We have a constant issue where sssd is getting itself in failed state when an oom-killer event happens and kills a user's memory hog job. No idea why this happens as the oom-killer is not touching sssd, but when this happens sssd gets itself in a state where one cannot even get a login prompt to login as root. So power cycling the server becomes the only solution.

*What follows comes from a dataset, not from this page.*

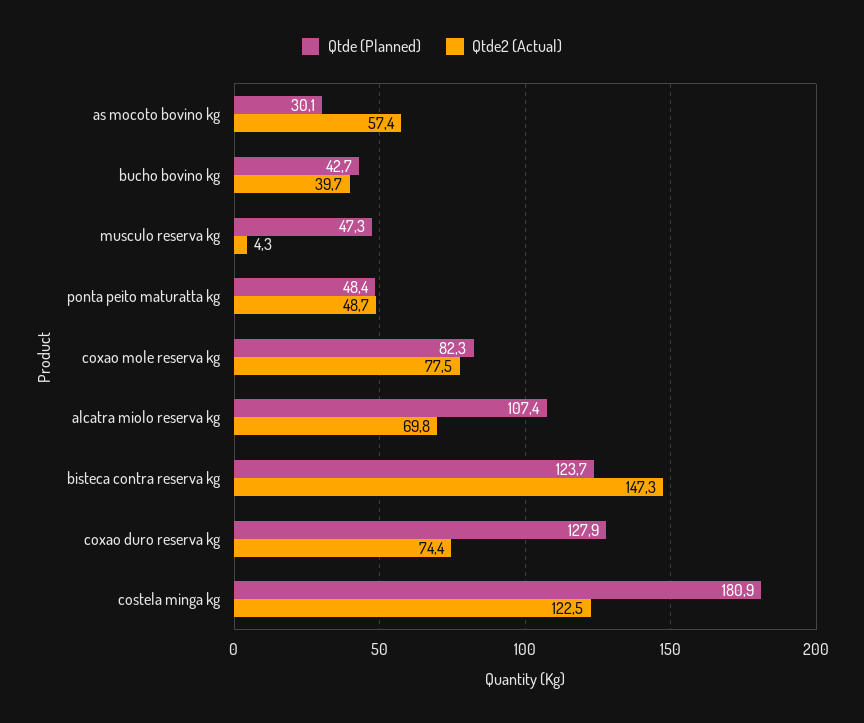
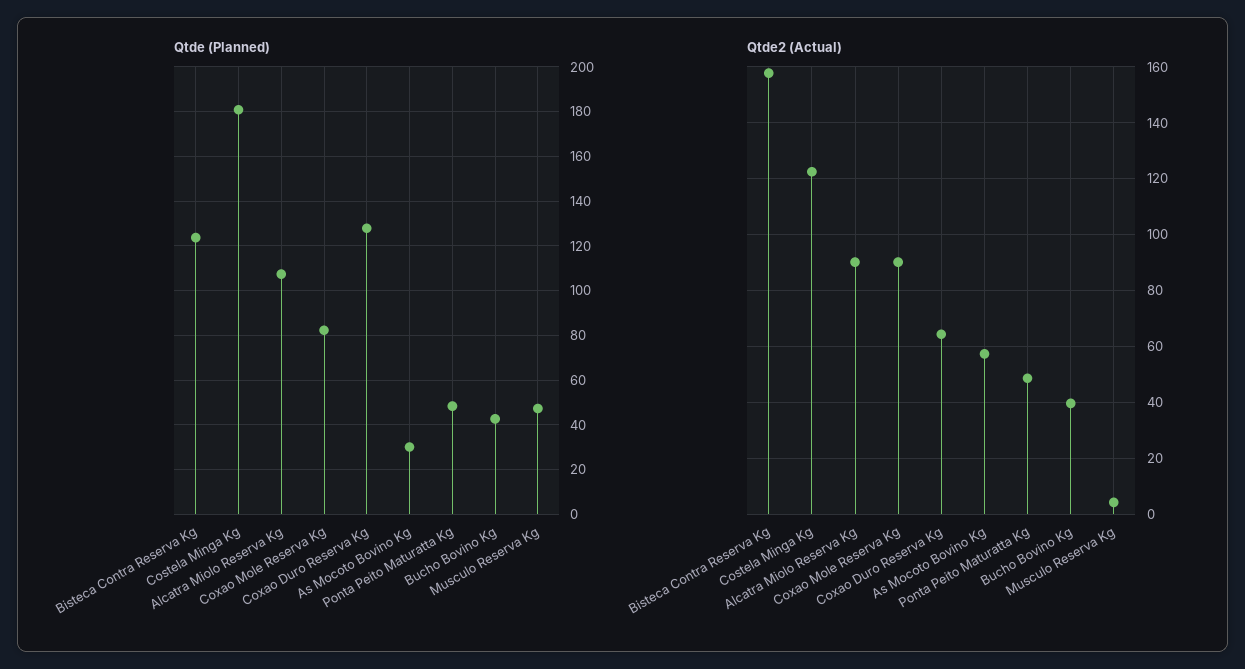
Qtde2 (Actual), coxao mole reserva kg: 77.5 -> 90
Qtde2 (Actual), alcatra miolo reserva kg: 69.8 -> 90
Qtde2 (Actual), bisteca contra reserva kg: 147.3 -> 157.5
Qtde2 (Actual), coxao duro reserva kg: 74.4 -> 65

As a workaround I want to detect the broken sssd in the syslog and restart sssd when it happens. So I created a /etc/rsyslog.d/oom-sssd-restart.conf file with
:msg, contains, "was terminated by own WATCHDOG" ^/usr/etc/restart-sssd.sh
This script runs
systemctl restart sssd </dev/null >> /tmp/restart-sssd.log
When I first tested this on my Rocky 8 box using logger to simulate the message it failed to restart sssd with an error in the above log saying
/usr/etc/restart-sssd.sh: line 6: /usr/bin/systemctl: Permission denied
When I put SELINUX in permissive mode and tested it worked. Running
ausearch -m AVC -ts recent -c restart-sssd.sh | audit2allow
gave me
allow syslogd_t systemd_systemctl_exec_t:file { execute execute_no_trans open read };
So, okay, I just need to do the audit2allow thing which I did
ausearch -m AVC -ts recent -c restart-sssd.sh | audit2allow -a -M systemlogd_exec_systemctl
semodule -i systemlogd_exec_systemctl.pp
But now when SELINUX is enabled and I test the trigger it still fails and the log gives me a different error
Failed to restart sssd.service: Access denied
See system logs and 'systemctl status sssd.service' for details.

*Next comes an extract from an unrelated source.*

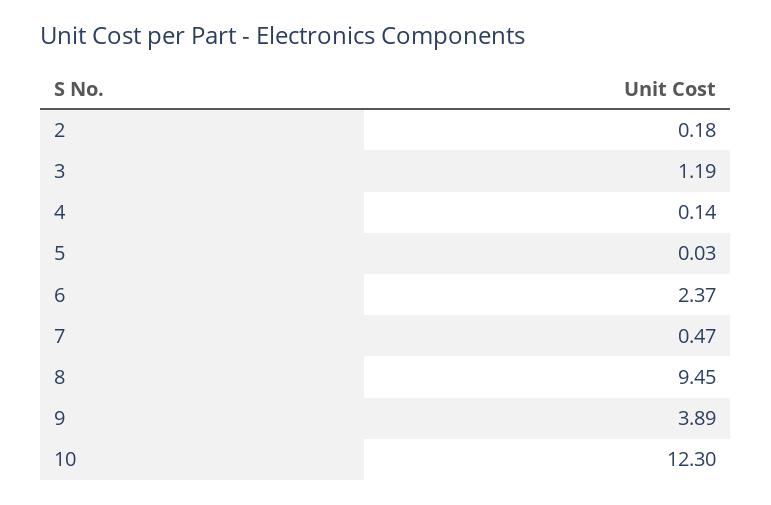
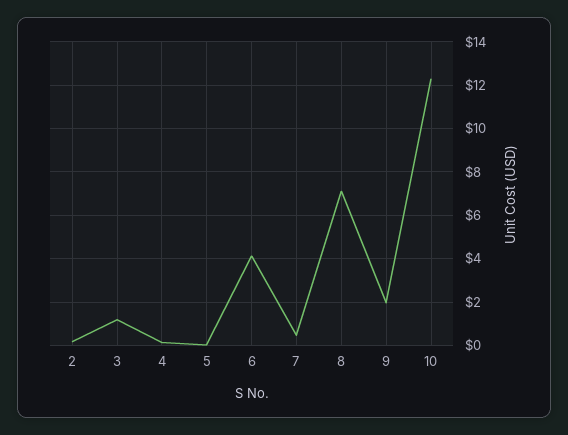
6: 2.37 -> 4
8: 9.45 -> 7
9: 3.89 -> 2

and ausearch is empty so it gives me no reason SELINUX is causing this failure. I even did semodule -DB to make sure it shows all audit errors.
If I do
semanage permissive -a syslogd_t
that also makes it work. And this is better than disabling SELINUX entirely and I guess I will go this route. But I still do not understand why SELINUX is causing the call to systemctl to fail but not logging any reason in the audit trail.
audit2allow -ato be sure you're not missing something with your ausearch filter?